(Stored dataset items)
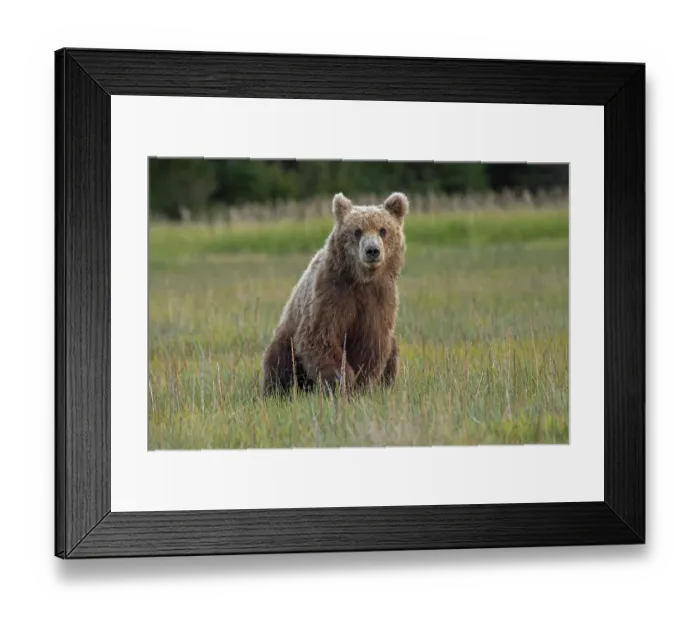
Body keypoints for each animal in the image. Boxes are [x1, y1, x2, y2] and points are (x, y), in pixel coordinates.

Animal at [261, 191, 409, 397]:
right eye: (357, 231)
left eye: (383, 230)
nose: (372, 250)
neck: (361, 280)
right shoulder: (332, 294)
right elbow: (321, 337)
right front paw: (342, 382)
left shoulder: (379, 299)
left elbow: (371, 343)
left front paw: (361, 385)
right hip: (286, 337)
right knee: (280, 362)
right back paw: (278, 392)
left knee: (392, 352)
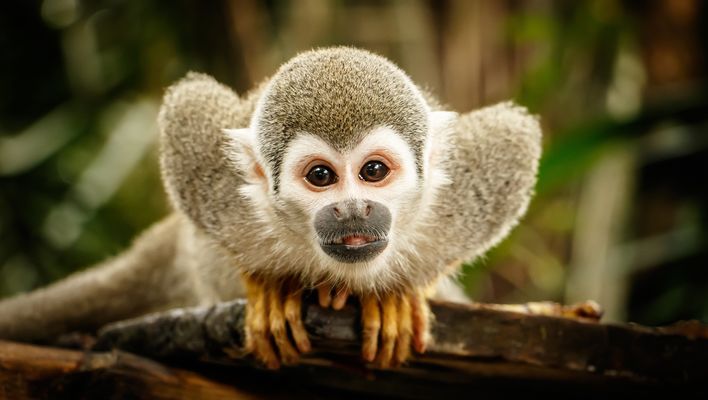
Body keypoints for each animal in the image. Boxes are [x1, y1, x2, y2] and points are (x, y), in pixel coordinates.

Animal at [0, 47, 541, 369]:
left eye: (373, 172)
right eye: (321, 176)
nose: (352, 210)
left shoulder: (464, 193)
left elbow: (515, 137)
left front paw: (400, 294)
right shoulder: (218, 190)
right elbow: (189, 107)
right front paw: (268, 286)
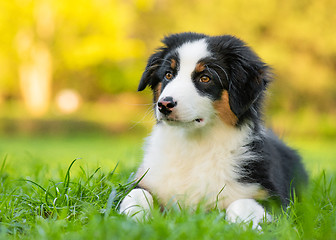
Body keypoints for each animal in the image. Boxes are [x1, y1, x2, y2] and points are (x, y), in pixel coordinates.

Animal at [119, 32, 308, 228]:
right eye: (168, 75)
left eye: (205, 78)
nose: (164, 104)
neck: (194, 145)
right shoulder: (147, 179)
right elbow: (136, 194)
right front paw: (132, 220)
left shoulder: (274, 199)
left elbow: (240, 203)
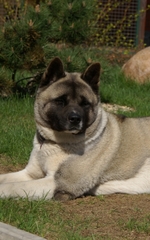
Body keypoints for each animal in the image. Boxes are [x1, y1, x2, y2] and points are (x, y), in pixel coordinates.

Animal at [0, 57, 150, 202]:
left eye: (85, 104)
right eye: (60, 101)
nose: (75, 118)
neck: (56, 142)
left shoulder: (58, 183)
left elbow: (13, 186)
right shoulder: (29, 173)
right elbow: (5, 178)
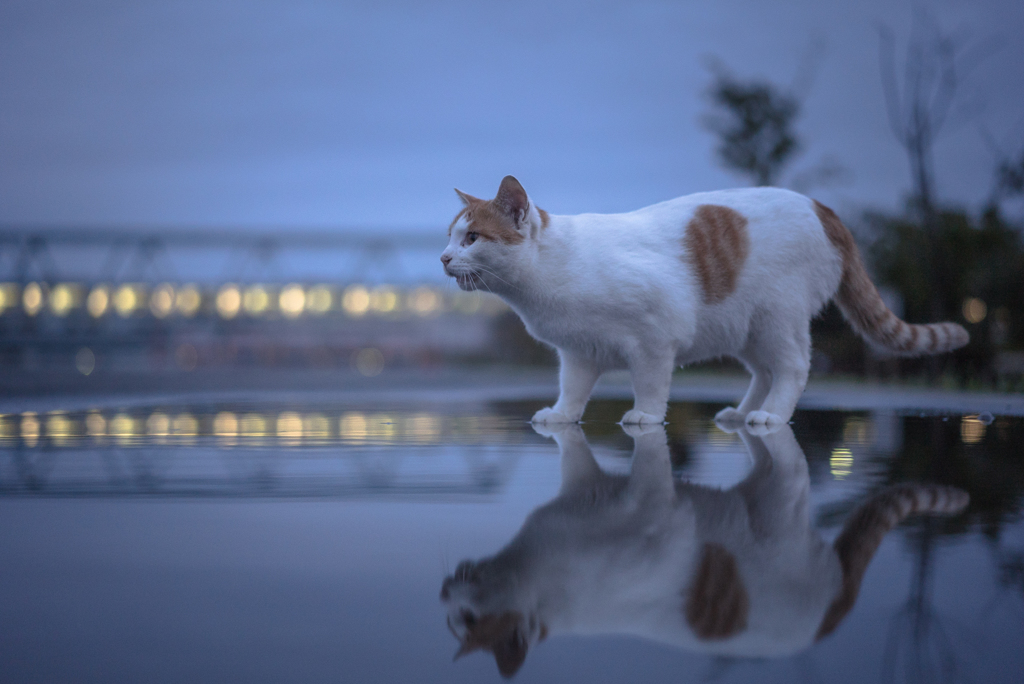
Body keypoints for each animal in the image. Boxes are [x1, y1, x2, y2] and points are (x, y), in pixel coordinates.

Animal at [440, 179, 966, 430]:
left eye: (472, 238)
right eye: (449, 237)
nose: (443, 257)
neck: (552, 271)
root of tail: (823, 208)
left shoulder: (655, 338)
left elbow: (651, 385)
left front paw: (646, 415)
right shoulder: (578, 352)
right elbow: (572, 391)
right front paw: (563, 415)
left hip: (778, 316)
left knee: (793, 368)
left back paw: (771, 415)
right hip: (746, 328)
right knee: (764, 372)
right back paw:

- _Your instructions_: Report each line of the data in which "front" occurs.

- _Problem solution_:
right front paw: (342, 382)
left front paw: (361, 385)
left front paw: (400, 294)
right front paw: (268, 286)
right front paw: (132, 220)
left front paw: (646, 415)
right front paw: (563, 415)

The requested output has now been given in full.